Like its private-sector colleagues, however, the VA system has experienced problems. The VA's difficulties have been caused largely by system inefficiencies, which are being addressed by changes such as treating more veterans as outpatients than as inpatients, and a chronic shortage of funds. VA healthcare funding has been severely curtailed to help reduce the federal deficit while other government programs have grown exponentially.
The VA budget should not just be left intact; it should be increased to keep pace with the cost of inflation. Since 1985, inflation has reduced the VA dollar to its current level of 82 cents. The system must be adequately funded to meet the medical needs of aging veterans, which will increase as they age further. In fact, Kenneth Kizer, the undersecretary for health at the Department of Veterans Affairs, said that significantly more veterans are using the system and will continue to do so.
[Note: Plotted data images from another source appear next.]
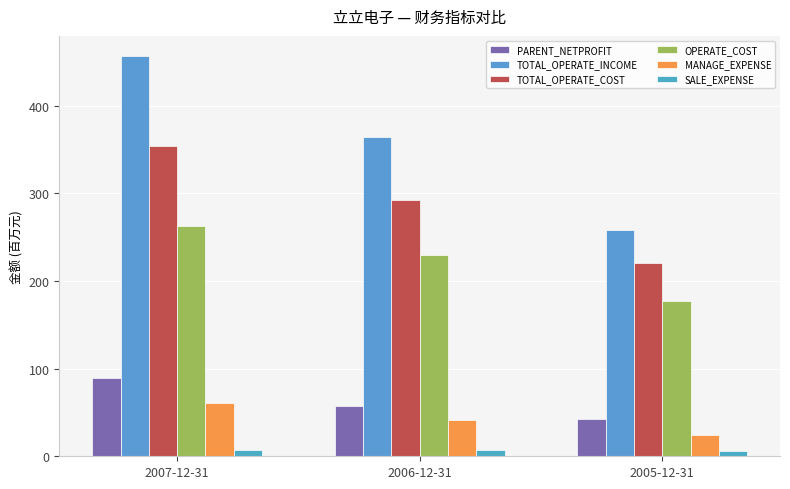

List the series in order of their peak value, highest first.

TOTAL_OPERATE_INCOME, TOTAL_OPERATE_COST, OPERATE_COST, PARENT_NETPROFIT, MANAGE_EXPENSE, SALE_EXPENSE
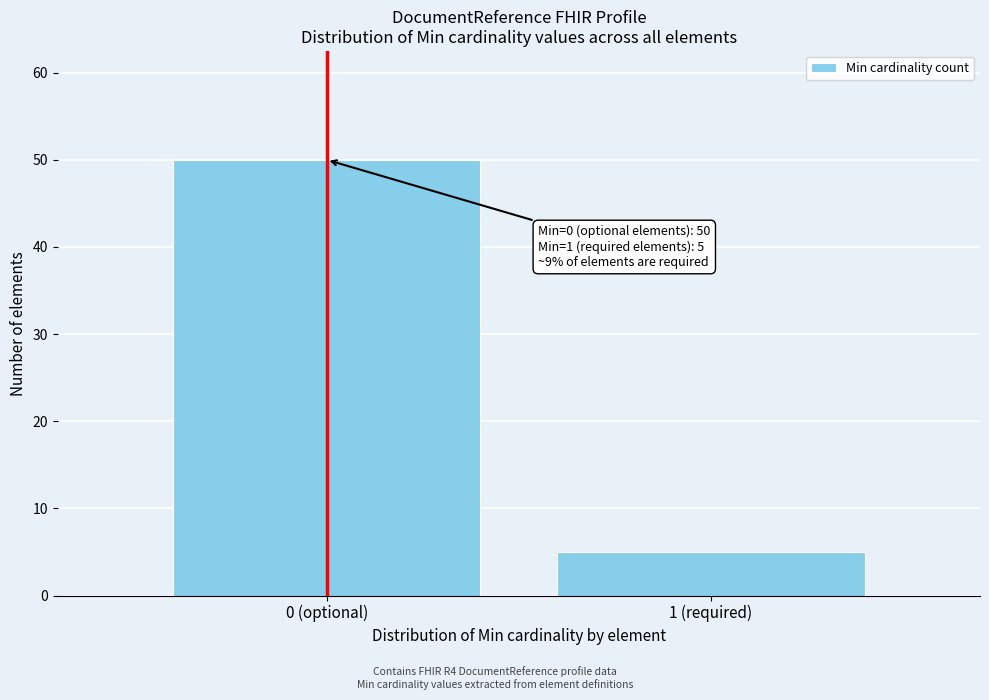

Reading left to right, what are all the values shown in this chart?

0 (optional)=50	1 (required)=5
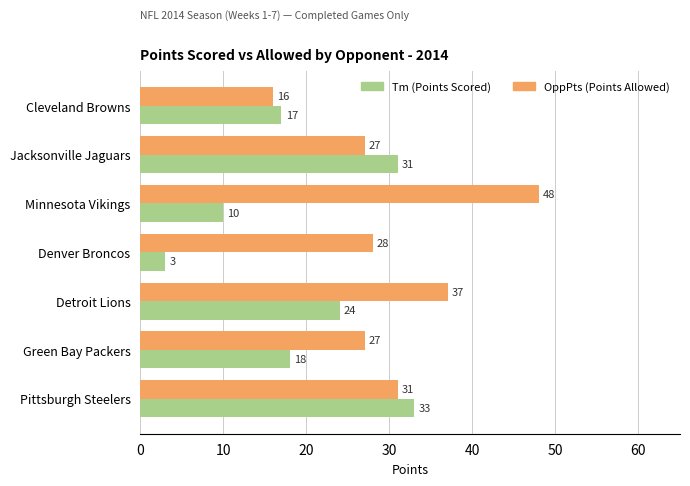

The Tm (Points Scored) series shows 1 at Denver Broncos. True or false?

False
Many VA hospitals were built in the 1920s and '30s and are antiquated. But with flat-lined budgets, aging VA infrastructures are not being refurbished or replaced. Even with budget restraints, however, the VA system maximizes its resources. The VA has reduced its inpatient beds by half, expanded outpatient services and community clinics, and streamlined management.
A recent article in the Archives of Internal Medicine compared a large VA medical center with a large regional managed-care organization. It showed that the VA center's patients were older and had lower annual incomes. And unlike the managed-care group, which had no homeless enrollees, 11% of VA patients were homeless. Yet the VA charged less per prescription-and only to those who could pay-than the managed-care organization did. And the VA center provided medical education to patients, while the managed-care organization didn't.
The prime example of privatized government-funded healthcare is Medicare, which is riddled with waste, fraud, abuse and questionable efficiency. The VA and Medicare serve similar populations but have had vastly different results (See chart). Despite the higher taxpayer costs for Medicare, the private sector has repeatedly complained that Medicare reimbursements are too low. Using the Medicare per-beneficiary formula, taxpayers would have to pay an extra $39.2 billion to privatize veterans' healthcare.
Veterans are not stubbornly protecting a second-rate, inefficient system, as some have suggested. In fact, the Disabled American Veterans and other veterans service organizations have long sought systemwide changes that would improve services and reduce costs, and we have been successful, even though we still have work to do.
The desire to privatize the VA healthcare system stems from the self-serving private sector, which covets the $17.5 billion spent on VA healthcare. The private system knows that with VA privatization, its providers would reap an economic bonanza. But realistically, it is doubtful the private sector could handle or would even want government-subsidized patients with higher-than-average proportions of spinal-cord injuries, blindness, serious mental illness, substance abuse, post-traumatic-stress disorder, diabetes, amputations and other chronic disabilities. And that unwillingness raises questions about the quality of healthcare that veterans would get.
Instead of privatizing, Congress would be wise to fund the VA system adequately. The U.S. cannot afford to lose the facilities that care for U.S. veterans or the nearly 200,000 healthcare professionals and staff members who care for veterans and contribute to economic stability in their communities.
The VA healthcare system is more than just a gesture to satisfy a national obligation to veterans: It provides high-quality, cost-effective healthcare to a deserving group. If veterans were thrust onto the private sector, the loss of the VA system would be too costly to contemplate.
David Gorman is executive director of the Washington headquarters of the Disabled American Veterans.